⟨
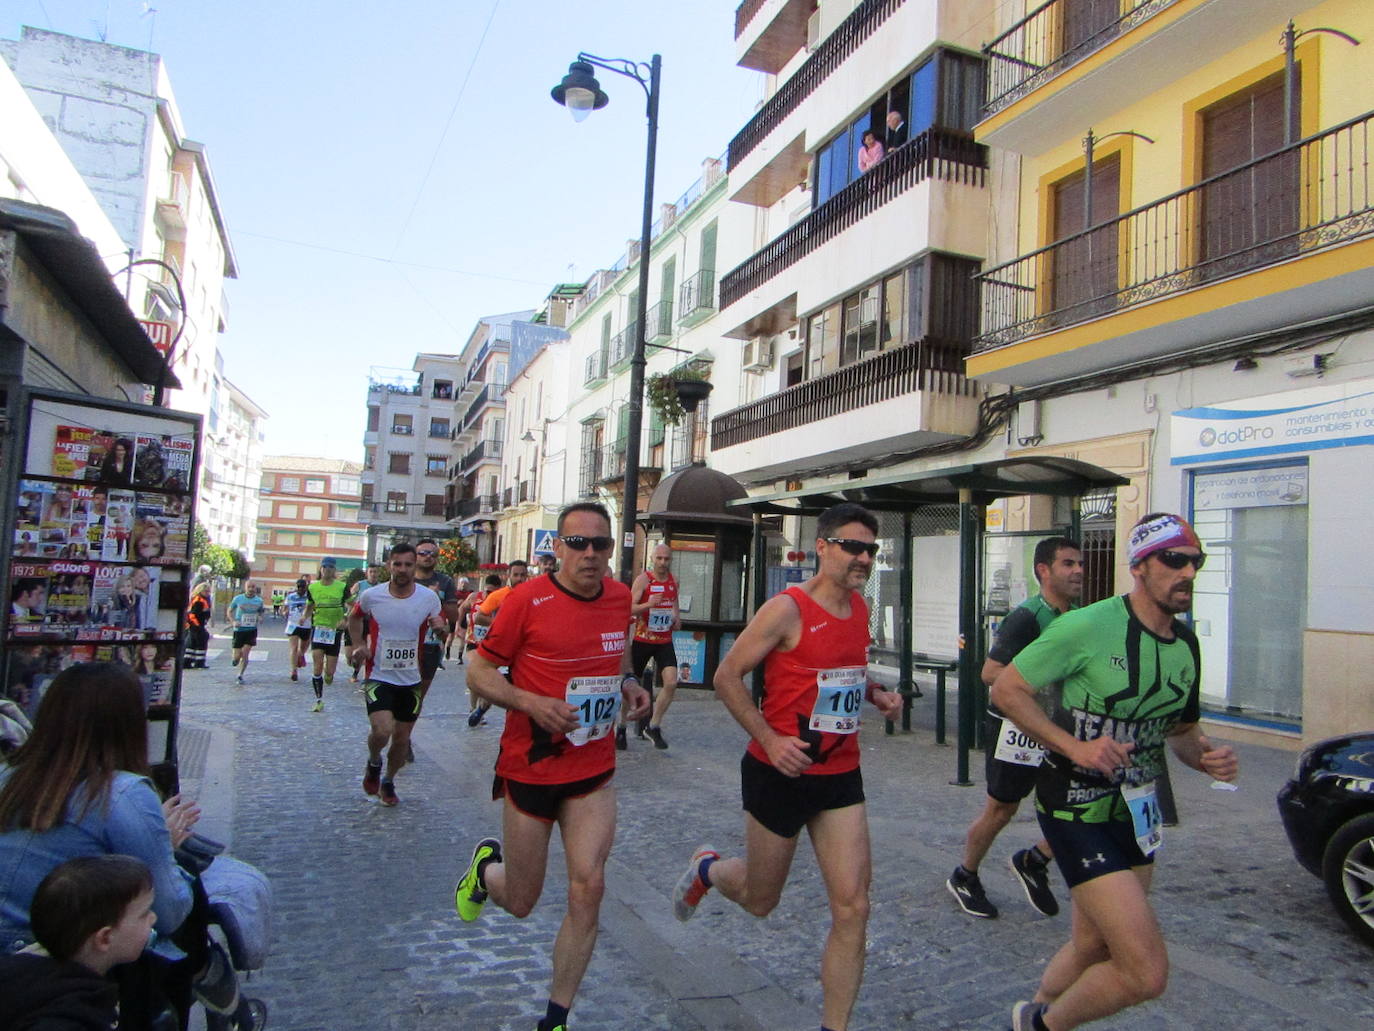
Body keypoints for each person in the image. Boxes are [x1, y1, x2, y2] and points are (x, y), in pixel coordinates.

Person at [990, 513, 1239, 1031]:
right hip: (1074, 806)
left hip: (1137, 810)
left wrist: (1206, 756)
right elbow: (1006, 689)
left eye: (1196, 562)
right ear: (1140, 566)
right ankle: (1045, 1026)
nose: (1188, 572)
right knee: (1144, 972)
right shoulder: (1086, 625)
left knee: (1092, 943)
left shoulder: (1186, 645)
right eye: (1174, 560)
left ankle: (1032, 1011)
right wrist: (1073, 748)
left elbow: (1182, 734)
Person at [669, 502, 901, 1031]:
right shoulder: (787, 609)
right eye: (853, 546)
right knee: (759, 899)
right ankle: (707, 868)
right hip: (779, 772)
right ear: (823, 547)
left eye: (871, 549)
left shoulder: (860, 608)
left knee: (854, 907)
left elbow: (839, 673)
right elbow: (728, 676)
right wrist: (771, 740)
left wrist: (874, 694)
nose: (863, 557)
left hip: (840, 773)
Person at [453, 503, 649, 1031]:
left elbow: (620, 651)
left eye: (601, 544)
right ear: (557, 547)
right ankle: (484, 872)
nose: (590, 554)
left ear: (611, 549)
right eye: (578, 543)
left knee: (589, 886)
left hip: (592, 769)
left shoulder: (617, 597)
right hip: (531, 767)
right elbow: (478, 670)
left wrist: (629, 683)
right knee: (521, 899)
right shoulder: (526, 600)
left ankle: (555, 1019)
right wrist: (529, 702)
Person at [0, 663, 215, 1028]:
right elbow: (167, 908)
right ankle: (201, 982)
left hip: (16, 958)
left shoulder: (9, 777)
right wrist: (169, 845)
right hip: (68, 958)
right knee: (183, 892)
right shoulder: (121, 793)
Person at [949, 537, 1083, 920]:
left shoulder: (1075, 616)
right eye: (1068, 564)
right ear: (1044, 570)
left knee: (1076, 804)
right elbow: (990, 672)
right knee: (1002, 808)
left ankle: (1034, 860)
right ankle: (965, 875)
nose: (1078, 571)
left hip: (1056, 726)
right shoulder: (1026, 617)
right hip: (1015, 728)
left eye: (1080, 563)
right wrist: (1039, 679)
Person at [0, 854, 154, 1030]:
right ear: (104, 938)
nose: (153, 918)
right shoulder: (71, 1016)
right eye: (144, 914)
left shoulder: (18, 972)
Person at [345, 544, 445, 806]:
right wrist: (359, 644)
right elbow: (354, 618)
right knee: (382, 730)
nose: (402, 570)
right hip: (379, 675)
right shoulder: (372, 596)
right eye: (397, 564)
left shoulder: (428, 599)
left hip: (411, 680)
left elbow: (442, 630)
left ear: (415, 567)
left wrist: (441, 628)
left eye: (408, 565)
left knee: (401, 739)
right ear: (389, 565)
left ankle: (388, 779)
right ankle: (374, 761)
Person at [619, 543, 681, 751]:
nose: (663, 563)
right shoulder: (644, 580)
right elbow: (629, 608)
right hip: (643, 640)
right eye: (659, 559)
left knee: (671, 683)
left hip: (664, 640)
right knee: (631, 686)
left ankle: (654, 725)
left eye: (667, 559)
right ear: (652, 559)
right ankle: (621, 726)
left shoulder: (674, 581)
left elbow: (674, 603)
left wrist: (677, 619)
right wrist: (649, 604)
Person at [466, 560, 529, 727]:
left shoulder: (532, 595)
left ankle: (515, 722)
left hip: (523, 651)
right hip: (501, 649)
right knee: (497, 686)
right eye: (516, 575)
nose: (520, 578)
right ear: (509, 576)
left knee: (519, 687)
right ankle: (480, 709)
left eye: (523, 575)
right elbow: (479, 617)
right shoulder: (498, 596)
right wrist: (500, 623)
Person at [413, 538, 461, 704]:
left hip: (431, 642)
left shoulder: (445, 581)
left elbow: (452, 611)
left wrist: (449, 630)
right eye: (423, 553)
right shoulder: (406, 578)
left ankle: (406, 726)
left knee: (419, 695)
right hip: (407, 640)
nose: (428, 557)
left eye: (433, 554)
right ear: (415, 556)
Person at [304, 558, 350, 713]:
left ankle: (328, 675)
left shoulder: (342, 587)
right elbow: (310, 605)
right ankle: (318, 699)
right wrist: (304, 617)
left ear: (334, 570)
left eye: (331, 567)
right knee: (317, 666)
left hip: (334, 631)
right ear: (320, 569)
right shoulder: (313, 587)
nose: (327, 570)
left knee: (329, 671)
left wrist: (346, 619)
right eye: (325, 567)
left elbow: (351, 605)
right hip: (318, 629)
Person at [456, 573, 502, 723]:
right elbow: (462, 608)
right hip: (473, 641)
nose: (490, 595)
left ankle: (480, 710)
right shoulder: (474, 597)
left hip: (491, 644)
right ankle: (472, 708)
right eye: (488, 591)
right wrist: (459, 625)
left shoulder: (503, 600)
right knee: (476, 672)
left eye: (493, 592)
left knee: (486, 679)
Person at [347, 565, 382, 682]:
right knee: (358, 648)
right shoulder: (360, 585)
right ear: (367, 573)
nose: (373, 574)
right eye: (371, 571)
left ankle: (365, 675)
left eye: (375, 572)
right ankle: (356, 669)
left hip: (374, 620)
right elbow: (349, 600)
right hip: (359, 619)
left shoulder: (381, 587)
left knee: (372, 647)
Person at [225, 582, 265, 685]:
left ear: (256, 588)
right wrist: (233, 621)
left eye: (253, 587)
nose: (251, 589)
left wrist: (260, 617)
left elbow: (261, 612)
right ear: (245, 588)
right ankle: (235, 659)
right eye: (249, 587)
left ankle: (240, 674)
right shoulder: (238, 598)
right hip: (239, 630)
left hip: (251, 630)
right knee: (237, 656)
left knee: (246, 653)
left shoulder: (259, 601)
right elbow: (229, 611)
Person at [284, 578, 312, 682]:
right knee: (294, 648)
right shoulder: (291, 596)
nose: (300, 589)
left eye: (303, 587)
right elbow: (285, 608)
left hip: (306, 625)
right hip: (293, 624)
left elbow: (313, 608)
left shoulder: (310, 597)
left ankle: (300, 656)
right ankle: (294, 671)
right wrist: (285, 612)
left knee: (302, 649)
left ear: (306, 587)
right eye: (298, 587)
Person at [184, 582, 212, 669]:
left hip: (198, 625)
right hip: (196, 625)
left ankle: (188, 662)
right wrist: (197, 626)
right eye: (206, 591)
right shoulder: (198, 600)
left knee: (192, 644)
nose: (208, 593)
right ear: (201, 591)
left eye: (208, 591)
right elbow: (192, 614)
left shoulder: (202, 599)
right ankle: (198, 663)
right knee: (200, 643)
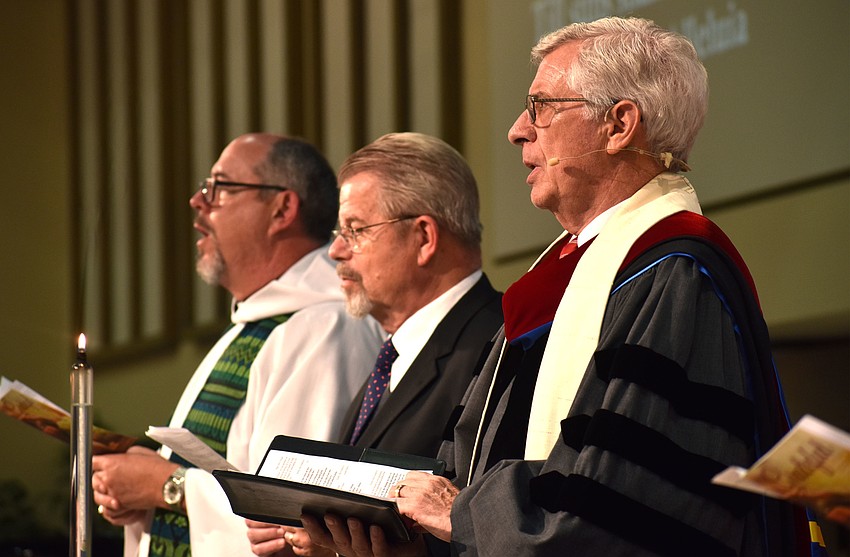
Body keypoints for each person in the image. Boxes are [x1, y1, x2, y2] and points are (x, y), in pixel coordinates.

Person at [301, 17, 822, 557]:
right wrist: (414, 542)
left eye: (541, 107)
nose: (517, 130)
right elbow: (469, 469)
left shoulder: (676, 275)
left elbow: (619, 501)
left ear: (619, 126)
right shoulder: (559, 278)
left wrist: (461, 514)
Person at [91, 133, 384, 557]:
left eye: (219, 187)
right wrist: (139, 499)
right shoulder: (250, 325)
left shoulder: (328, 325)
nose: (197, 201)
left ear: (282, 208)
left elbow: (293, 510)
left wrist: (165, 487)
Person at [245, 132, 503, 557]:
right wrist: (299, 532)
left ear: (423, 237)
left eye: (356, 230)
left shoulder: (503, 344)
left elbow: (492, 525)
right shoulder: (390, 359)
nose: (336, 251)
⟩
» DIRECTIONS FOR THIS TASK
Copy the whole listing above word for word but do not carry over the pictures.

» RESPONSE TO THIS EXERCISE
Body keypoints for each person in the image. Boxes are [x1, y1, x2, y2] and points are (x, y), in pixel coordinates.

Person at [990, 513, 1239, 1031]:
right hip: (1074, 806)
left hip: (1137, 810)
left wrist: (1206, 756)
right elbow: (1006, 689)
left eye: (1196, 562)
right ear: (1140, 566)
right ankle: (1045, 1026)
nose: (1188, 572)
right knee: (1144, 972)
right shoulder: (1086, 625)
left knee: (1092, 943)
left shoulder: (1186, 645)
right eye: (1174, 560)
left ankle: (1032, 1011)
right wrist: (1073, 748)
left elbow: (1182, 734)
Person at [669, 502, 901, 1031]:
right shoulder: (787, 609)
right eye: (853, 546)
right knee: (759, 899)
right ankle: (707, 868)
right hip: (779, 772)
right ear: (823, 547)
left eye: (871, 549)
left shoulder: (860, 608)
left knee: (854, 907)
left elbow: (839, 673)
right elbow: (728, 676)
right wrist: (771, 740)
left wrist: (874, 694)
nose: (863, 557)
left hip: (840, 773)
Person at [453, 503, 649, 1031]:
left elbow: (620, 651)
left eye: (601, 544)
right ear: (557, 547)
right ankle: (484, 872)
nose: (590, 554)
left ear: (611, 549)
right eye: (578, 543)
left knee: (589, 886)
left hip: (592, 769)
left shoulder: (617, 597)
right hip: (531, 767)
right elbow: (478, 670)
left wrist: (629, 683)
right knee: (521, 899)
right shoulder: (526, 600)
left ankle: (555, 1019)
right wrist: (529, 702)
Person at [0, 663, 215, 1028]:
right elbow: (167, 908)
right ankle: (201, 982)
left hip: (16, 958)
left shoulder: (9, 777)
right wrist: (169, 845)
right hip: (68, 958)
right knee: (183, 892)
right shoulder: (121, 793)
Person at [949, 537, 1083, 920]:
left shoulder: (1075, 616)
right eye: (1068, 564)
right ear: (1044, 570)
left knee: (1076, 804)
right elbow: (990, 672)
right knee: (1002, 808)
left ankle: (1034, 860)
right ankle: (965, 875)
nose: (1078, 571)
left hip: (1056, 726)
right shoulder: (1026, 617)
right hip: (1015, 728)
left eye: (1080, 563)
right wrist: (1039, 679)
Person at [0, 854, 154, 1030]:
right ear: (104, 938)
nose: (153, 918)
right shoulder: (71, 1016)
right eye: (144, 914)
left shoulder: (18, 972)
Person at [345, 544, 445, 806]:
right wrist: (359, 644)
right elbow: (354, 618)
right knee: (382, 730)
nose: (402, 570)
right hip: (379, 675)
right shoulder: (372, 596)
right eye: (397, 564)
left shoulder: (428, 599)
left hip: (411, 680)
left elbow: (442, 630)
left ear: (415, 567)
left wrist: (441, 628)
left eye: (408, 565)
left knee: (401, 739)
right ear: (389, 565)
left ankle: (388, 779)
right ankle: (374, 761)
Person at [619, 543, 681, 751]:
nose: (663, 563)
right shoulder: (644, 580)
right elbow: (629, 608)
right hip: (643, 640)
right eye: (659, 559)
left knee: (671, 683)
left hip: (664, 640)
right knee: (631, 686)
left ankle: (654, 725)
left eye: (667, 559)
right ear: (652, 559)
right ankle: (621, 726)
left shoulder: (674, 581)
left elbow: (674, 603)
left wrist: (677, 619)
right wrist: (649, 604)
Person at [466, 560, 529, 727]:
left shoulder: (532, 595)
left ankle: (515, 722)
left hip: (523, 651)
right hip: (501, 649)
right knee: (497, 686)
right eye: (516, 575)
nose: (520, 578)
right ear: (509, 576)
left knee: (519, 687)
right ankle: (480, 709)
left eye: (523, 575)
right elbow: (479, 617)
right shoulder: (498, 596)
right wrist: (500, 623)
Person at [413, 538, 461, 704]:
left hip: (431, 642)
left shoulder: (445, 581)
left elbow: (452, 611)
left wrist: (449, 630)
right eye: (423, 553)
right shoulder: (406, 578)
left ankle: (406, 726)
left knee: (419, 695)
right hip: (407, 640)
nose: (428, 557)
left eye: (433, 554)
right ear: (415, 556)
Person at [304, 558, 350, 713]:
left ankle: (328, 675)
left shoulder: (342, 587)
right elbow: (310, 605)
right ankle: (318, 699)
right wrist: (304, 617)
left ear: (334, 570)
left eye: (331, 567)
right knee: (317, 666)
left hip: (334, 631)
right ear: (320, 569)
right shoulder: (313, 587)
nose: (327, 570)
left knee: (329, 671)
left wrist: (346, 619)
right eye: (325, 567)
left elbow: (351, 605)
right hip: (318, 629)
Person at [456, 573, 502, 723]:
right elbow: (462, 608)
right hip: (473, 641)
nose: (490, 595)
left ankle: (480, 710)
right shoulder: (474, 597)
left hip: (491, 644)
right ankle: (472, 708)
right eye: (488, 591)
right wrist: (459, 625)
left shoulder: (503, 600)
right knee: (476, 672)
left eye: (493, 592)
left knee: (486, 679)
Person at [347, 565, 382, 682]:
right knee: (358, 648)
right shoulder: (360, 585)
right ear: (367, 573)
nose: (373, 574)
right eye: (371, 571)
left ankle: (365, 675)
left eye: (375, 572)
right ankle: (356, 669)
left hip: (374, 620)
right elbow: (349, 600)
right hip: (359, 619)
left shoulder: (381, 587)
left knee: (372, 647)
Person at [225, 582, 265, 685]:
left ear: (256, 588)
right wrist: (233, 621)
left eye: (253, 587)
nose: (251, 589)
left wrist: (260, 617)
left elbow: (261, 612)
right ear: (245, 588)
right ankle: (235, 659)
right eye: (249, 587)
left ankle: (240, 674)
right shoulder: (238, 598)
right hip: (239, 630)
left hip: (251, 630)
right knee: (237, 656)
left knee: (246, 653)
left shoulder: (259, 601)
right elbow: (229, 611)
Person at [284, 578, 312, 682]:
right knee: (294, 648)
right shoulder: (291, 596)
nose: (300, 589)
left eye: (303, 587)
right elbow: (285, 608)
left hip: (306, 625)
right hip: (293, 624)
left elbow: (313, 608)
left shoulder: (310, 597)
left ankle: (300, 656)
right ankle: (294, 671)
right wrist: (285, 612)
left knee: (302, 649)
left ear: (306, 587)
right eye: (298, 587)
Person at [184, 582, 212, 669]:
left hip: (198, 625)
right hip: (196, 625)
left ankle: (188, 662)
right wrist: (197, 626)
right eye: (206, 591)
right shoulder: (198, 600)
left knee: (192, 644)
nose: (208, 593)
right ear: (201, 591)
left eye: (208, 591)
right elbow: (192, 614)
left shoulder: (202, 599)
right ankle: (198, 663)
right knee: (200, 643)
Body keypoints for each person in the image. Boxes are [x1, y1, x2, y2] and points are (x, y), in pixel coordinates.

Person at [301, 17, 822, 557]:
right wrist: (414, 542)
left eye: (541, 107)
nose: (517, 130)
right elbow: (469, 469)
left shoulder: (676, 275)
left elbow: (619, 501)
left ear: (619, 126)
right shoulder: (559, 278)
left wrist: (461, 514)
Person at [91, 133, 384, 557]:
left eye: (219, 187)
right wrist: (139, 499)
right shoulder: (250, 325)
left shoulder: (328, 325)
nose: (197, 201)
left ear: (282, 208)
left elbow: (293, 510)
left wrist: (165, 487)
Person at [245, 132, 503, 557]:
right wrist: (299, 532)
left ear: (423, 237)
left eye: (356, 230)
left shoulder: (503, 344)
left elbow: (492, 525)
right shoulder: (390, 359)
nose: (336, 251)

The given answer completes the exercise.